A good habit to inculcate is, to check your blood sugar before drinking so you can take steps

to ensure blood glucose levels.

 

6. Smoking is off the table

Each puff of a cigarette temporarily raises your blood sugar. Naturally, it poses a problem in maintaining your diabetes care. This further brings diabetes complications like kidney and nerve problems. Besides increasing your risk for type 2 diabetes, smoking brings diabetes complications like

  • Heart and kidney disease
  • Poor blood flow in the legs and feet, leading to infections, non-healing ulcers and possible amputation
  • Worse blood sugar control
  • Stroke
  • Eye disease that can lead to blindness
  • Nerve damage
  • Premature death

Get help. Have a chat with your doctor about ways to stop smoking.

7. Get yourself checked, regularly

As someone with diabetes, it’s crucial to regularly monitor what’s happening inside your body.

  • Ensure you get checked at least twice a year besides your physical and routine eye exams.
  • Learn your numbers. Cholesterol, blood pressure, and A1c (average blood sugar over 3 months).

Your healthcare provider will ask you about your nutrition and activities and later check if you have developed any diabetic complications like kidney damage, nerve damage, heart disease or other medical problems. They may also check your feet for problems like foot ulcers or nerve damage.

Above everything else, to ensure diabetes care means to commit yourself. Your body won’t heal on its own, it will need your constant care and attention.

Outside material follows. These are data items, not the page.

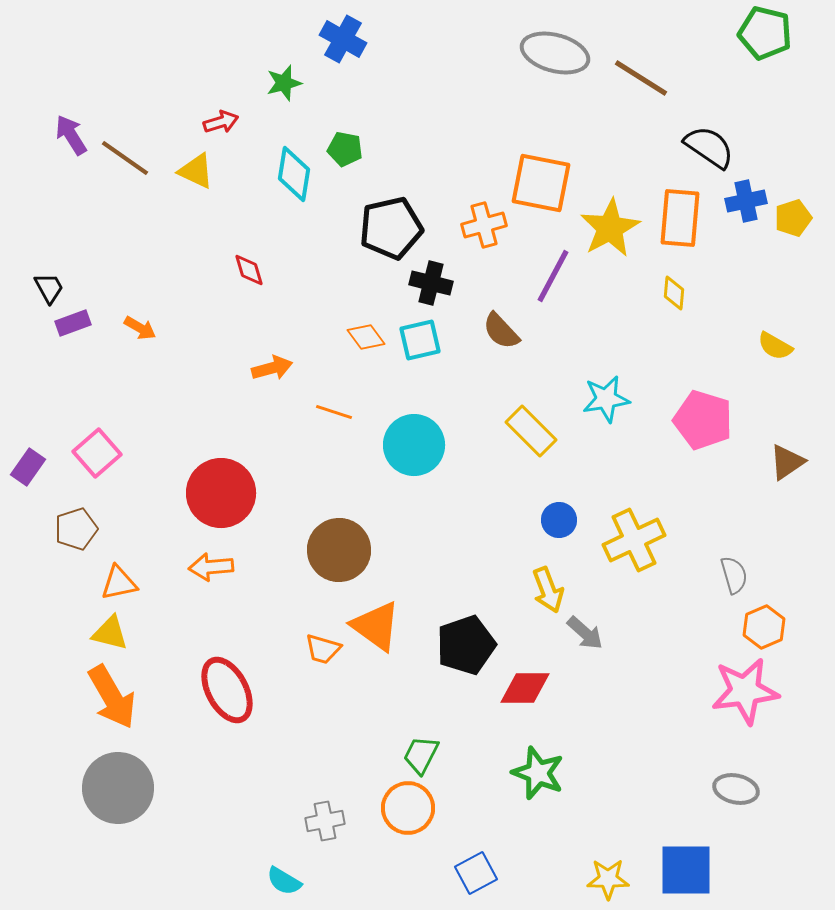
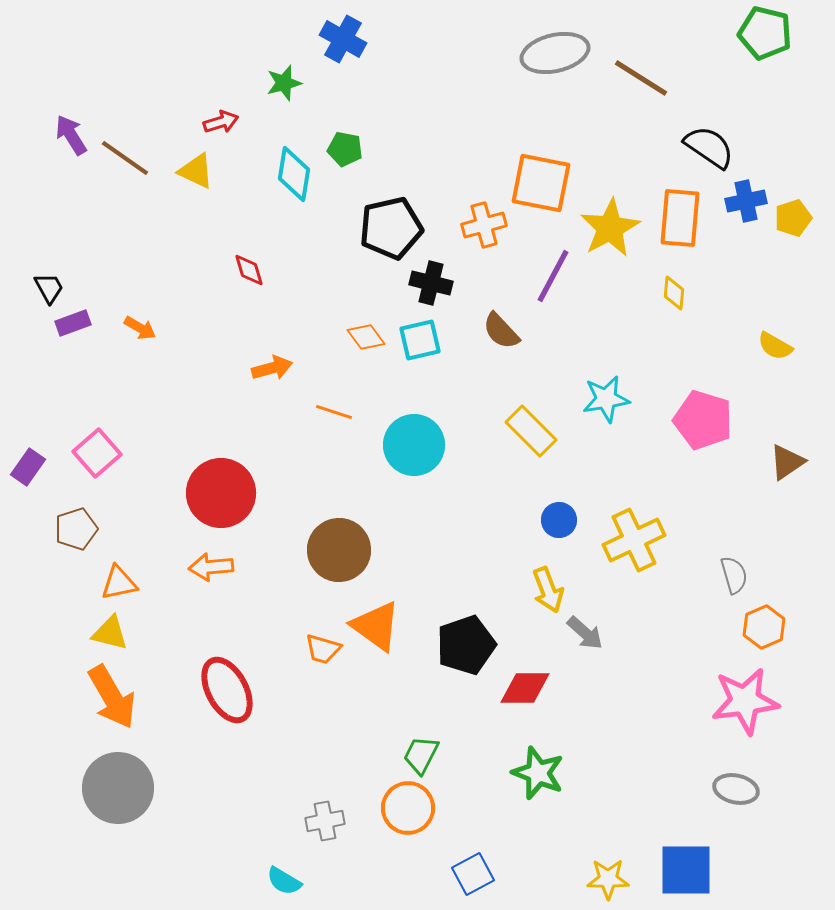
gray ellipse at (555, 53): rotated 28 degrees counterclockwise
pink star at (745, 691): moved 10 px down
blue square at (476, 873): moved 3 px left, 1 px down
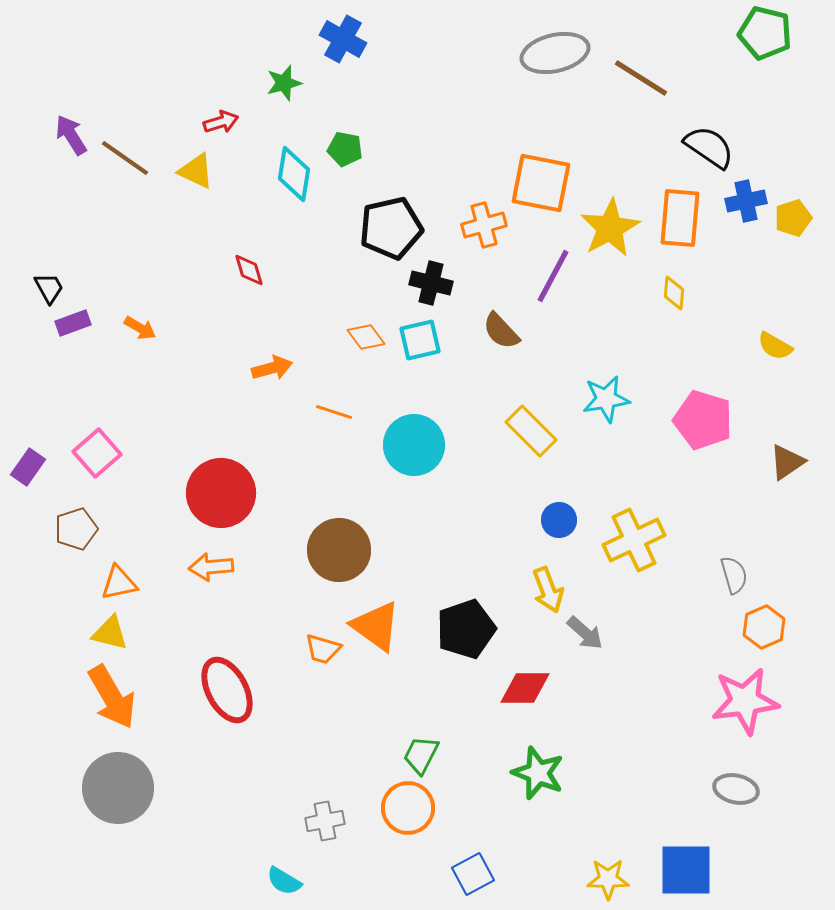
black pentagon at (466, 645): moved 16 px up
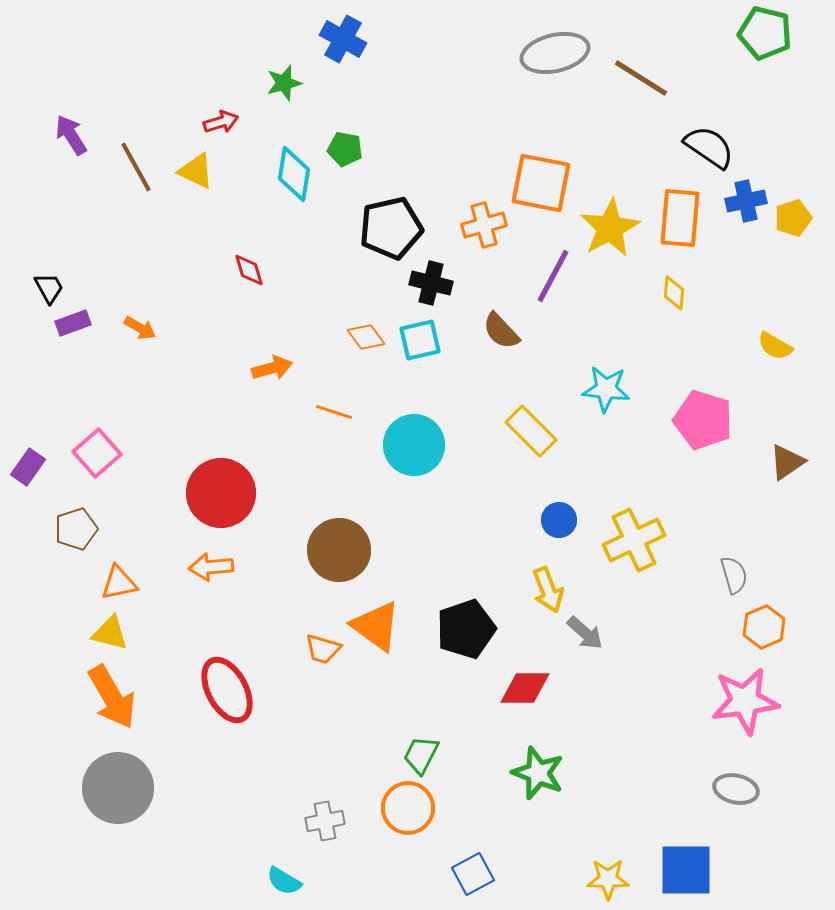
brown line at (125, 158): moved 11 px right, 9 px down; rotated 26 degrees clockwise
cyan star at (606, 399): moved 10 px up; rotated 15 degrees clockwise
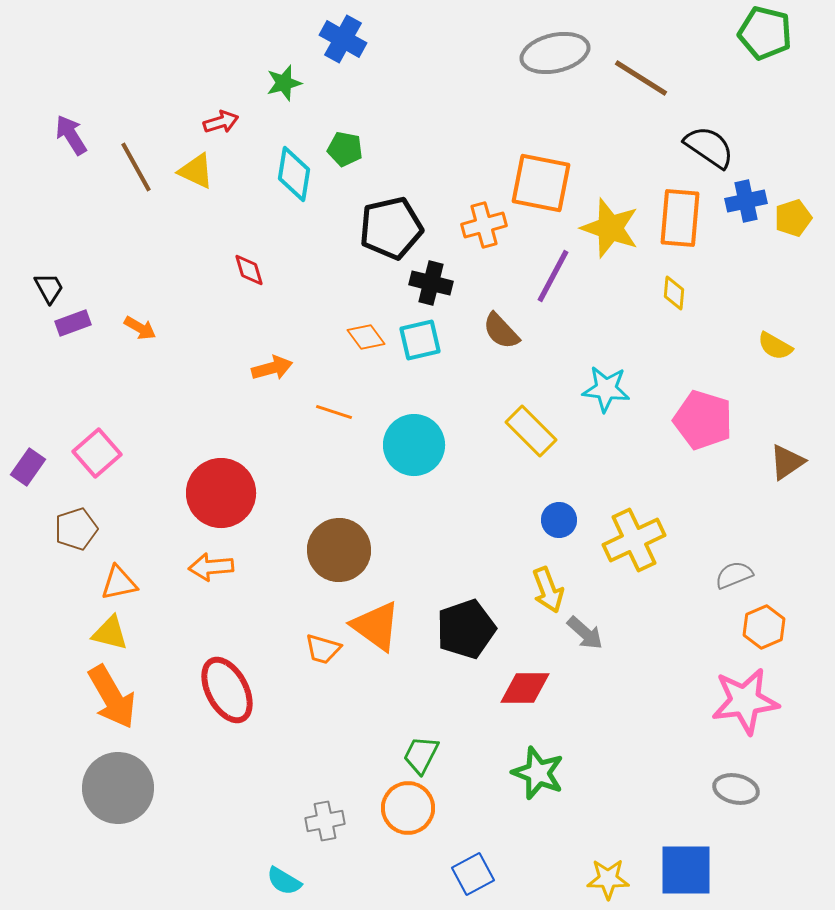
yellow star at (610, 228): rotated 24 degrees counterclockwise
gray semicircle at (734, 575): rotated 96 degrees counterclockwise
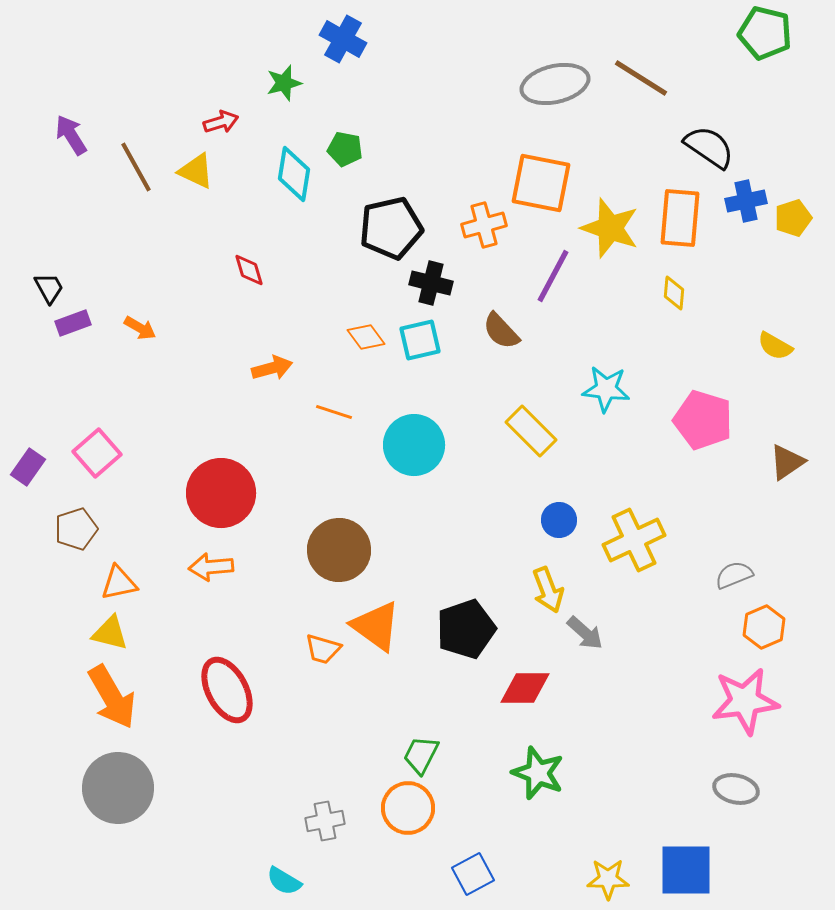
gray ellipse at (555, 53): moved 31 px down
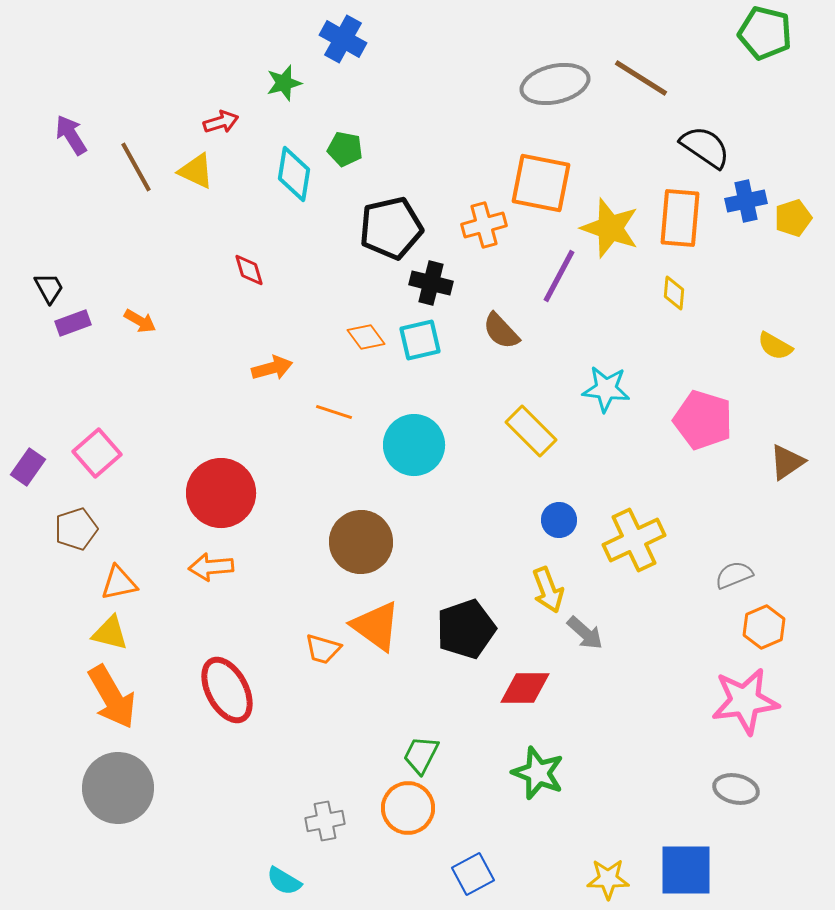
black semicircle at (709, 147): moved 4 px left
purple line at (553, 276): moved 6 px right
orange arrow at (140, 328): moved 7 px up
brown circle at (339, 550): moved 22 px right, 8 px up
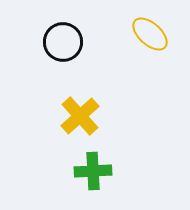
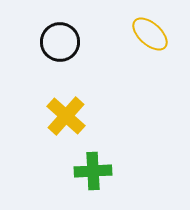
black circle: moved 3 px left
yellow cross: moved 14 px left; rotated 6 degrees counterclockwise
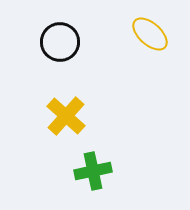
green cross: rotated 9 degrees counterclockwise
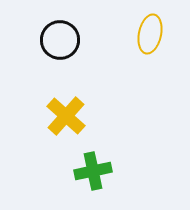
yellow ellipse: rotated 60 degrees clockwise
black circle: moved 2 px up
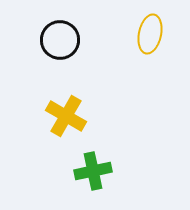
yellow cross: rotated 12 degrees counterclockwise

Always keep your diabetic care team close; your primary care provider, diabetes specialist and dietician. They will help you with the basics and ensure diabetes care. After that, it’s up to you to manage it. Make healthy eating and exercising, a thing of daily and adhere to the instructions from your healthcare provider.

At the end of the day, only your commitment to a healthy lifestyle will make all the difference. Go, make yourself proud.